BELLE AU BOIS DORMANT (LA) (1959)

Walt Disney s’empare du fameux conte popularisé par Charles Perrault et les frères Grimm et donne naissance à la plus mémorable des super-vilaines…

SLEEPING BEAUTY

 

1959 – USA

 

Réalisé par Clyde Geronimi, Wolfgang Reitherman, Les Clark, Eric Larson

 

Avec les voix de Mary Costa, Bill Shirley, Eleanor Audley, Verna Felton, Barbara Luddy, Barbara Jo Allen, Taylor Holmes, Bill Thompson, Hans Conried

 

THEMA CONTES I SORCELLERIE ET MAGIE I DRAGONS

La Belle au bois dormant s’inscrit dans la lignée des grands classiques produits jusqu’alors par Disney en adaptant un conte populaire aux racines européennes, mêlant les versions de Charles Perrault et des frères Grimm. Au menu : une princesse ensorcelée, un baiser salvateur, un prince valeureux et des fées bienveillantes. Le film s’ouvre même sur un livre enluminé, comme pour créer un lien avec les premières productions du studio. Malgré ces motifs bien connus, le film se distingue par une série de choix artistiques et techniques qui en font une œuvre bien plus singulière qu’elle n’y paraît. Pour la première fois, Disney confie la direction artistique à une seule personne, Eyvind Earle, dont le style original donne au film une identité visuelle forte. Inspiré par les enluminures médiévales et les tapisseries gothiques, Earle impose des décors géométriques, stylisés, presque abstraits par moments. Cette orientation tranche nettement avec la douceur arrondie de Blanche Neige ou de Cendrillon. Le choix du format CinemaScope ajoute une contrainte supplémentaire : chaque plan doit être soigneusement composé sur un plan horizontal, et les arrière-plans, très détaillés, nécessitent parfois plus d’une semaine de travail chacun. La fabrication du film devient alors l’une des plus longues et coûteuses de l’histoire du studio.

Sur le plan narratif, le film opère également quelques changements notables. Si la princesse Aurore donne son nom au titre, elle reste étonnamment en retrait. Elle n’apparaît d’ailleurs qu’une vingtaine de minutes à l’écran et ne prononce qu’un nombre limité de répliques. En revanche, c’est le prince Philippe qui occupe une place centrale dans le dernier acte. Contrairement à ses prédécesseurs souvent passifs, il prend ici une part active dans la résolution du conflit. Au cours d’un final qui a marqué les mémoires, la sorcière Maléfique, juchée au sommet d’une tour sous un ciel orageux, s’entoure de flammes, invoque le pouvoir de l’Enfer et se met à grandir jusqu’à se transformer en immense dragon.

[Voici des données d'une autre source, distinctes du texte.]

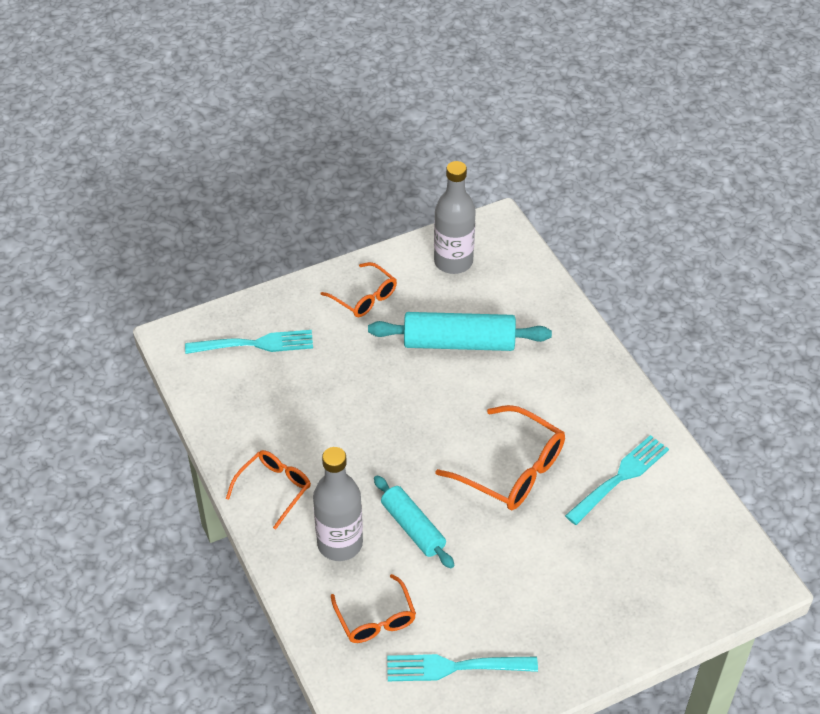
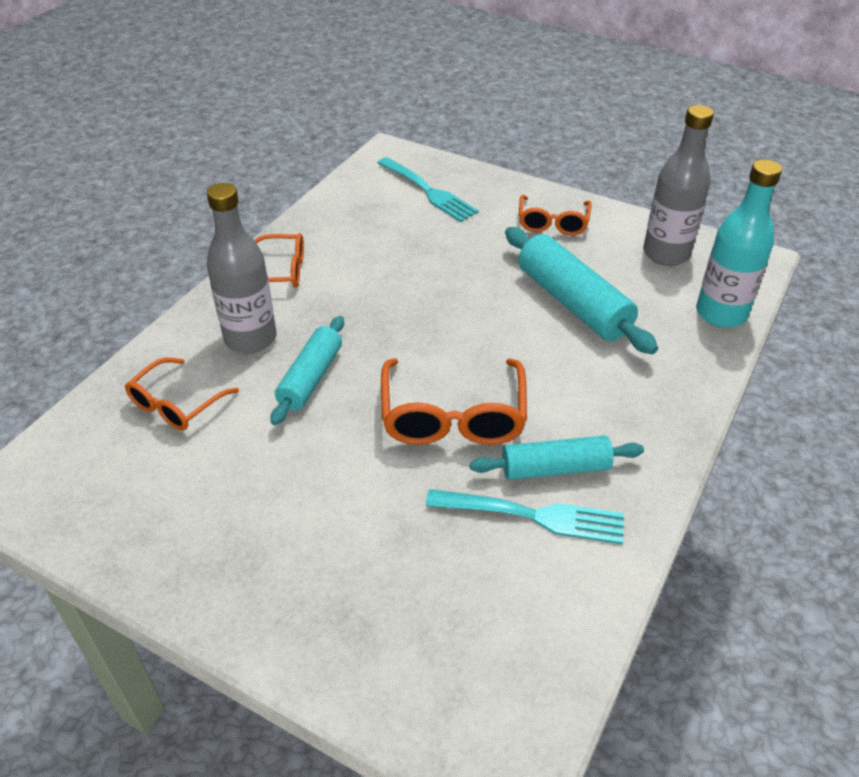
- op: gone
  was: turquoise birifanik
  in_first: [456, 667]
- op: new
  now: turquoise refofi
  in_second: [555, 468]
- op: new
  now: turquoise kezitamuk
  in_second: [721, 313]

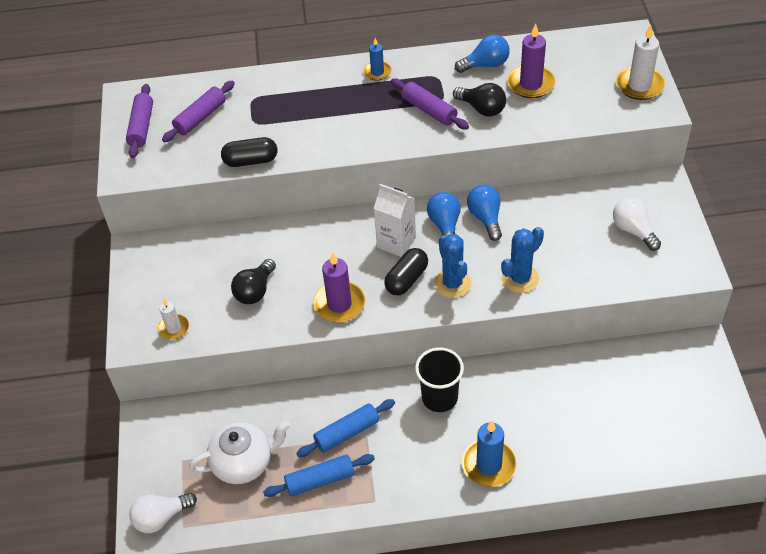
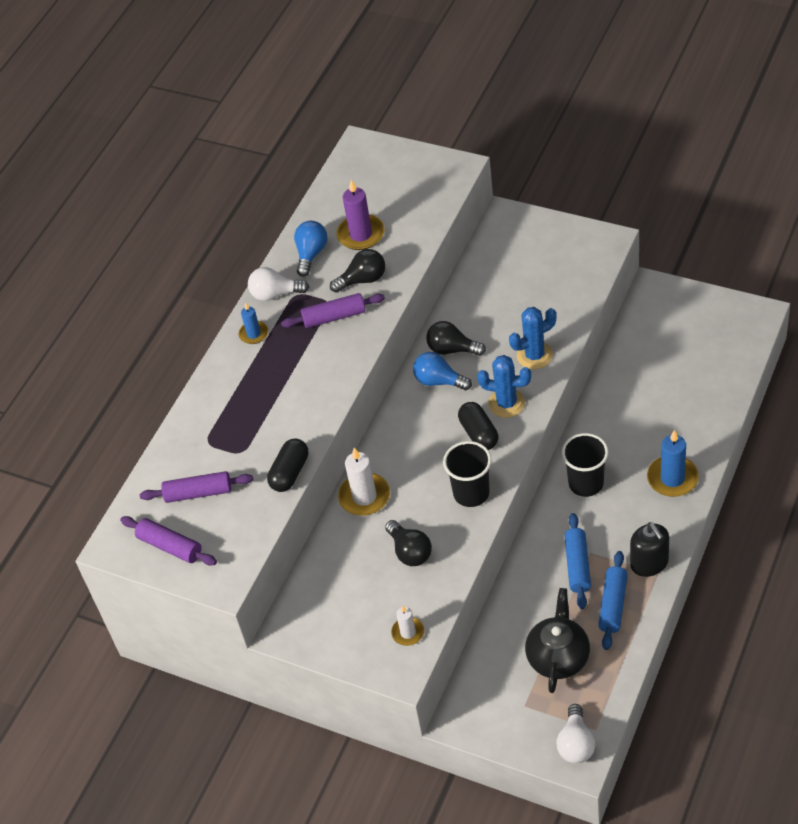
- op: rotated
  was: purple refofi
  in_first: [200, 117]
  in_second: [198, 493]
  clockwise: -75
- op: repainted
  was: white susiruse
  now: black susiruse
  in_first: [244, 462]
  in_second: [558, 656]
- op: swapped
  was: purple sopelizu
  now: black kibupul
  in_first: [339, 304]
  in_second: [471, 493]
- op: gone
  was: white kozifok
  in_first: [396, 242]
- op: repainted
  was: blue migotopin
  now: black migotopin
  in_first: [485, 218]
  in_second: [452, 349]
- op: rotated
  was: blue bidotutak
  in_first: [520, 278]
  in_second: [534, 355]
  clockwise: 75
- op: shifted
  was: white migotopin
  in_first: [633, 230]
  in_second: [275, 294]
- op: shifted
  was: white sopelizu
  in_first: [639, 85]
  in_second: [364, 496]
- op: new
  now: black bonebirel
  in_second: [649, 563]

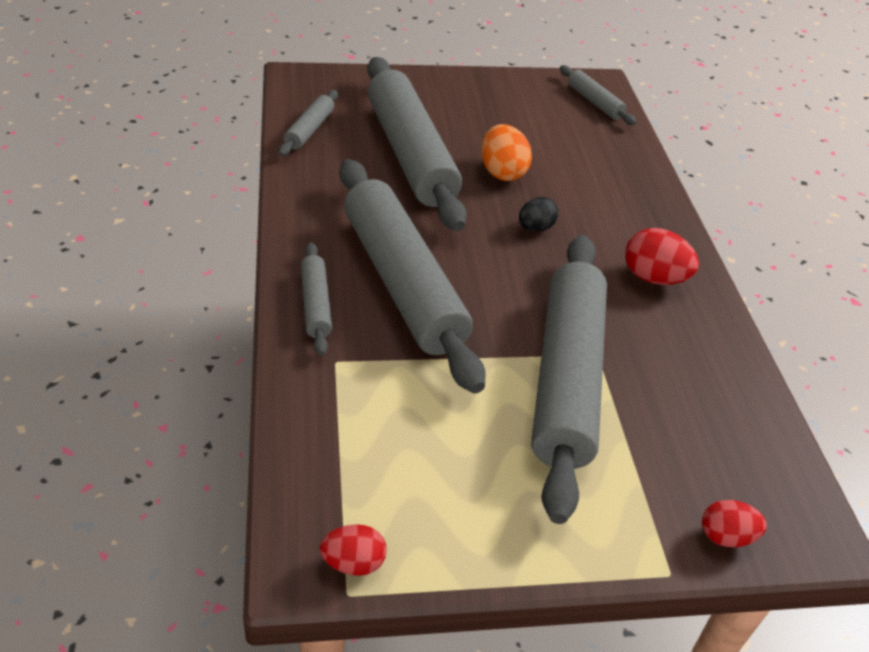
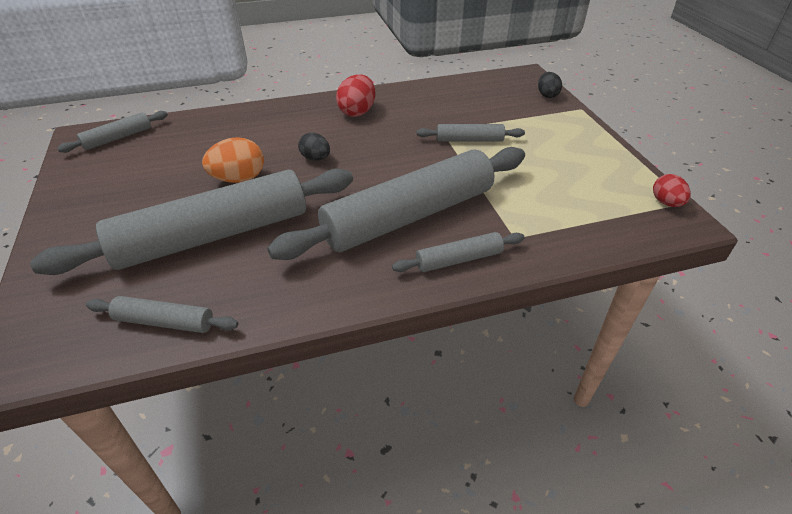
- op: scaled
  was: grey refofi
  in_first: [566, 378]
  in_second: [469, 140]
  ratio: 0.44
- op: repainted
  was: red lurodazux
  now: black lurodazux
  in_first: [725, 536]
  in_second: [547, 95]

Sa coiffe se mue en cornes, sa cape en ailes, ses yeux étincèlent, son cou s’allonge et sa grande gueule crache du feu en abondance en direction du valeureux prince qui se protège comme il peut derrière son bouclier. Acculé au-dessus d’un gouffre, notre héros parvient à planter son épée dans la poitrine écailleuse du monstre quadrupède, aidé par les trois bonnes fées (Flora, Pâquerette et Pimprenelle) qui dotent son arme d’une force magique. La bête s’effondre alors du haut du précipice et disparaît dans les ténèbres.

La chute du dragon

Outre ses nombreux morceaux de bravoure, le film s’appuie sur l’utilisation d’un matériau musical peu courant à l’époque : le ballet « La Belle au bois dormant » de Tchaïkovsky. Walt Disney décide en effet d’ancrer La Belle au bois dormant dans la tradition musicale classique, dans une démarche qui rappelle les expérimentations de Fantasia. Les airs du compositeur russe structurent donc l’ensemble du récit et lui confèrent une certaine solennité, George Bruns étant chargé de les intégrer à la bande originale. À sa sortie, le film reçoit un accueil mitigé. Le public répond présent, certes, mais les critiques ont tendance à lui reprocher un manque d’émotion en le comparant à Blanche Neige. Le coût élevé de la production (près de six millions de dollars, une somme considérable à l’époque) et les résultats jugés décevants sur le plan financier conduisent Disney à revoir ses ambitions à la baisse pour ses projets futurs. L’animation entre alors dans une période plus économique, marquée par l’usage accru du recyclage de dessins et l’arrivée de la photocopie. Depuis, La Belle au bois dormant a été réévalué comme une œuvre de transition, à la fois fidèle à l’esprit des contes traditionnels et tournée vers une forme de modernité graphique et narrative. Beaucoup le considèrent même comme l’un des plus grands classiques du genre, toutes époques confondues.